ArtIII.S1.6.2 Historical Background on Relationship Between Federal and State Courts

Article III, Section 1:

The judicial Power of the United States, shall be vested in one supreme Court, and in such inferior Courts as the Congress may from time to time ordain and establish. The Judges, both of the supreme and inferior Courts, shall hold their Offices during good Behaviour, and shall, at stated Times, receive for their Services, a Compensation, which shall not be diminished during their Continuance in Office.

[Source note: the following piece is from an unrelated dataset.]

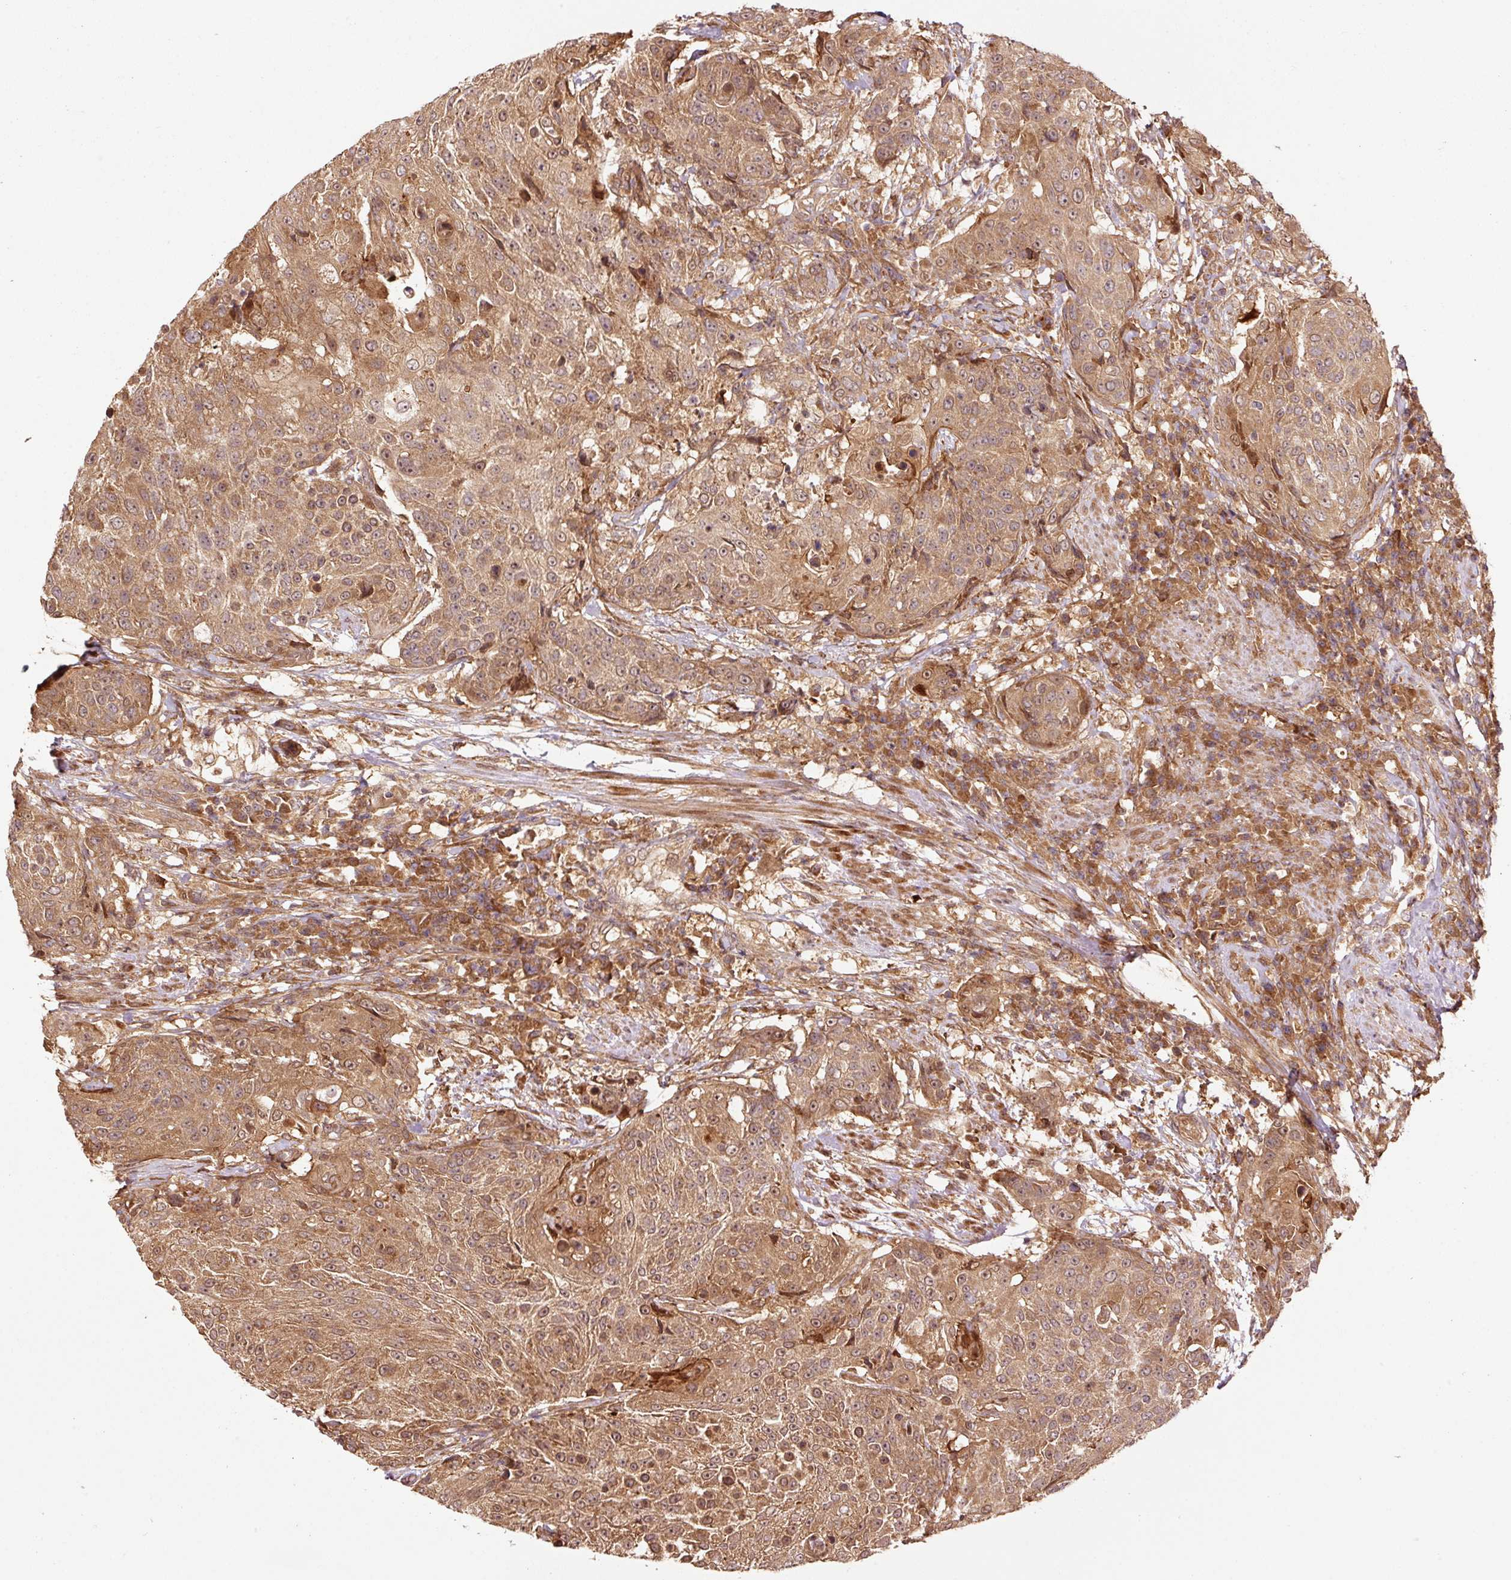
{"staining": {"intensity": "moderate", "quantity": ">75%", "location": "cytoplasmic/membranous,nuclear"}, "tissue": "urothelial cancer", "cell_type": "Tumor cells", "image_type": "cancer", "snomed": [{"axis": "morphology", "description": "Urothelial carcinoma, High grade"}, {"axis": "topography", "description": "Urinary bladder"}], "caption": "There is medium levels of moderate cytoplasmic/membranous and nuclear staining in tumor cells of urothelial cancer, as demonstrated by immunohistochemical staining (brown color).", "gene": "OXER1", "patient": {"sex": "female", "age": 63}}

At the time of the Founding, each state had its own system of courts, while the Articles of Confederation did not provide for an independent Federal Judiciary.1 The delegates to the Constitutional Convention agreed early on that the new Constitution should establish a federal Judicial Branch including a Supreme Court; however, they debated other questions about how to balance federal and state judicial power.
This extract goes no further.